Search code examples
python-3.xdata-files

Python3 how to combine 2 text files line by line conditionally


I have two ascii tables in text files containing information about stars, one of which with the headers

| ID | TIME | MAGNITUDE | ERROR |

and the other has the headers

| ID | CLASS |

and I want to add the CLASS column to the first text file. The main problem here is that the first text file has got many rows for each star (I.E. Star 3_6588 has got 20 entries in table a for different times) whereas the second text file has only one entry for each ID (as Star 3_6588 is always a Class I).

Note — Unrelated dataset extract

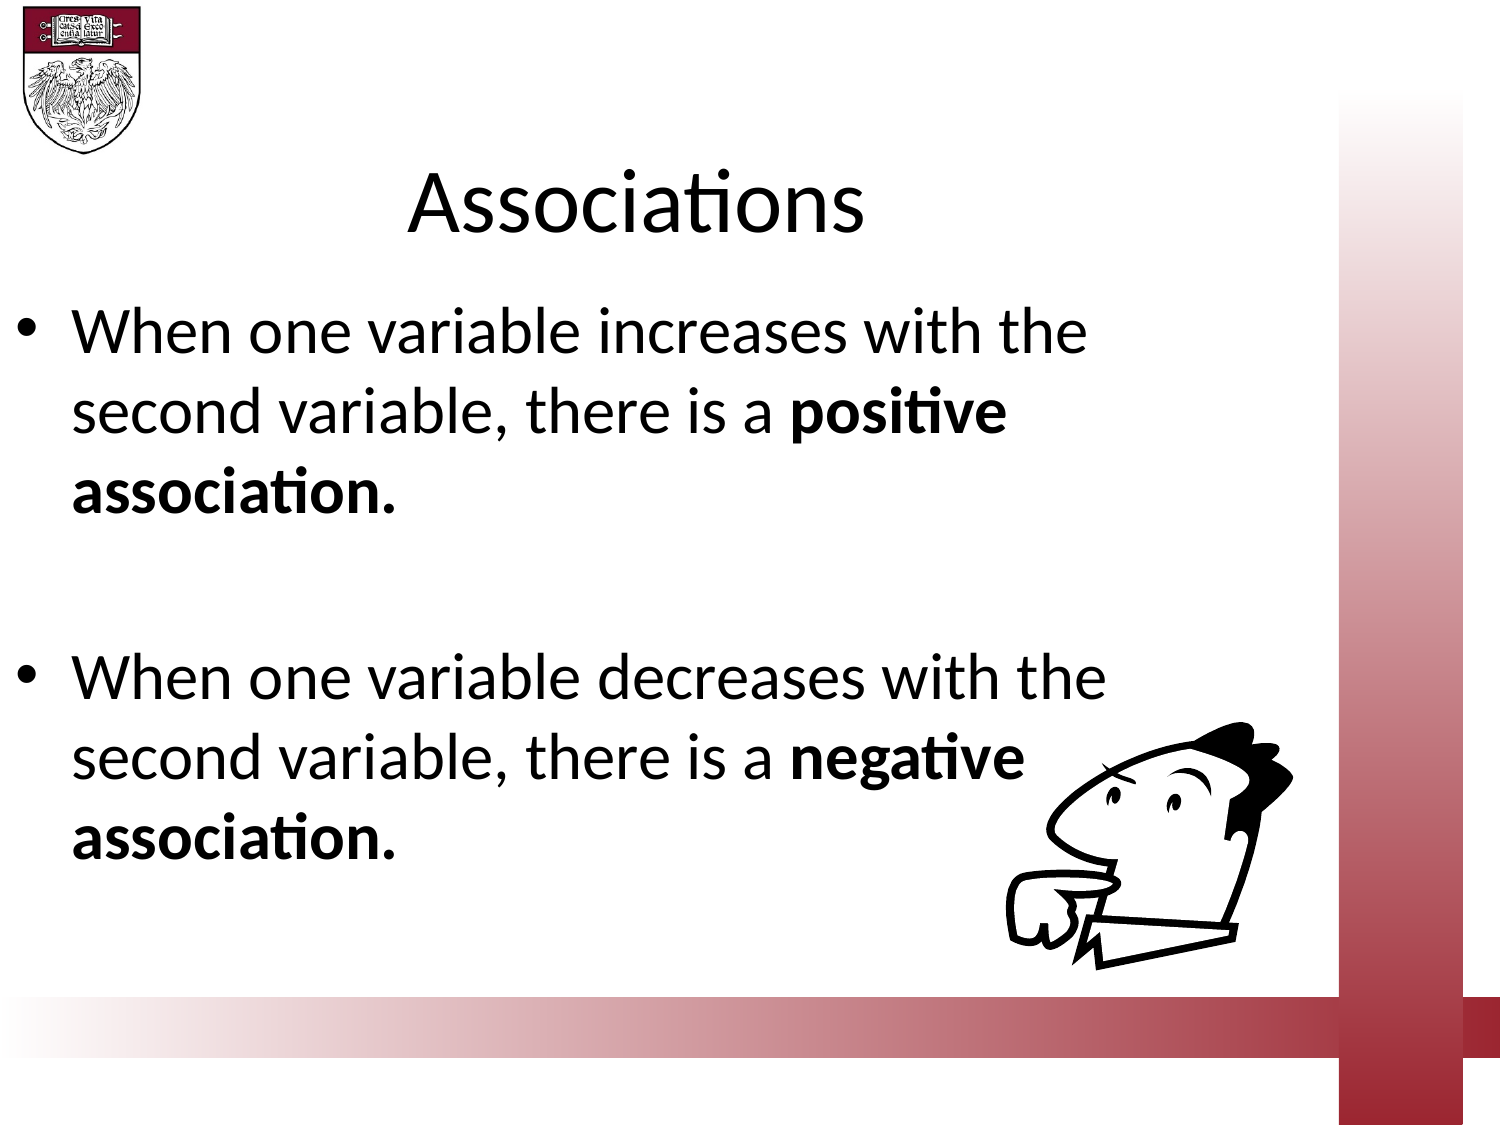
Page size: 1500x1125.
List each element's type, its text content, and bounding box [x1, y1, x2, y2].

What I need to do is to add the |CLASS| column to the first table where every instance of a specific ID has the required class. The text file has over 14 million rows in it which is why I can't just do this manually.


Solution

  • @Terry Spotts has the right idea. However the leading and trailing | characters in the header line will make this a slightly tricky CSV, as the delimiter is a pipe char, but sometimes with a leading space, trailing space, or both. But here's an example to generate your ID: Class dictionary:

    > cat bigfile.txt
    | ID | TIME | MAGNITUDE | ERROR |
    | Star 3_6588 | 10 | 2 | 1.02 |
    | Star 3_6588 | 15 | 4 | 1.2 |
    | Star 2_999 | 20 | 6 | 1.4 |
    | Star 2_999 | 25 | 8 | 1.6 |
    
    > cat smallfile.txt
    | ID | CLASS |
    | Star 3_6588 | CLASS I |
    

    Code:

    id2class = {}
    with open('/tmp/smallfile.txt', 'r') as classfile:
        line = classfile.readline()        # Skip Header Line
        for line in classfile:
            line = line.rstrip('\n')[2:-2] # strip newline and the Pipe-Space / Space-Pipe and the start + end
            fields = line.split(' | ')     # Split on ' | '
            id = fields[0]
            starclass = fields[1]
            id2class[id] = starclass
    

    Now you have a dict id2class that looks like:

    {
        'Star 3_6588': 'CLASS I',
        'Star 2_999': 'CLASS II'
    }
    

    You can then parse the first file in a similar way, use the ID of each line to look up the Class in the dict, and write out the full data for the line to a new file. I'll leave that part to you :)

    Happy Coding!